What resonated with Web Summit audience
Current AI is transformer-based, trained on large datasets, and dependent on datacenter-scale compute. Manifold is none of those. It is a state space and world model architecture. It does not train. It does not pattern-match. It runs on edge hardware in the Orin Nano class, on roughly $6K of compute, with a 10 to 40 watt thermal envelope suitable for onboard deployment. Predictions and actions are derived from coupled constitutive physics, computed in microseconds, with end-to-end latency below 20 milliseconds and a world state refresh at 60 Hz. Verified accuracy across physics solvers is 99.8 percent, with error below 10⁻¹⁵ against published references.
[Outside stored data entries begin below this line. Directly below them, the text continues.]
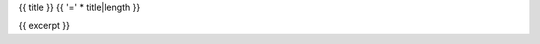 {{ title }}
{{ '=' * title|length }}

.. post:  {{ log_stamp }}
   :tags: {{ tags }}
   :category: {{ category }}

{{ excerpt }}
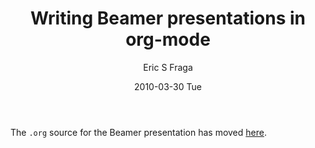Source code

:# -*- mode: fundamental -*-
#+TITLE:     Writing Beamer presentations in org-mode
#+AUTHOR:    Eric S Fraga
#+EMAIL:     e.fraga@ucl.ac.uk
#+DATE:      2010-03-30 Tue
#+LANGUAGE:  en
#+OPTIONS:    H:3 num:t toc:t \n:nil ::t |:t ^:t -:t f:t *:t tex:t d:(HIDE) tags:not-in-toc <:t
#+OPTIONS:    d:nil todo:t pri:nil

#+startup: oddeven

The =.org= source for the Beamer presentation has moved [[file:../../exporters/beamer/presentation.org][here]].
The head-to-head comparison video demonstrating Physical Intelligence's π0.5 against Niva's Manifold on precision manipulation caught attention and generated interest time and again. The task was a raw egg pick-and-place, contact-rich manipulation of a fragile object. PI's model, trained on 10,000 hours of video data across eight robot platforms, achieved 14 percent success, cracking the egg in most interactions. Manifold, with zero training and built-in understanding of contact mechanics and fracture physics, achieved 98 percent success. Manifold operated at 60 Hz on consumer-grade hardware. π0.5 operated at 4.4 Hz on the same class of hardware, well below the 20 Hz minimum for safe, real-time robotics control. The comparison made the difference between physics-grounded prediction and pattern-matched action concrete in a single demonstration.
What's next for Niva?
Niva has been invited to present at We Make Future 2026 in Bologna, Italy, June 24-26. WMF is the largest tech, AI, and innovation event in Europe, expecting more than 73,000 attendees from over 90 countries at BolognaFiere, held under the patronage of the European Commission.
The platform continues to evolve. Since SATShow in March, Manifold has gained lower latency, sharper accuracy verification against published references, additional physics domains, and tighter integration with existing stacks. The positioning continues to sharpen around the same core claim: runtime physics-native AI that augments the systems customers already run, without rip-and-replace, without retraining - maintaining incredible speed, hyper-accuracy, and deterministic physics certainty. The excitement and journey continues.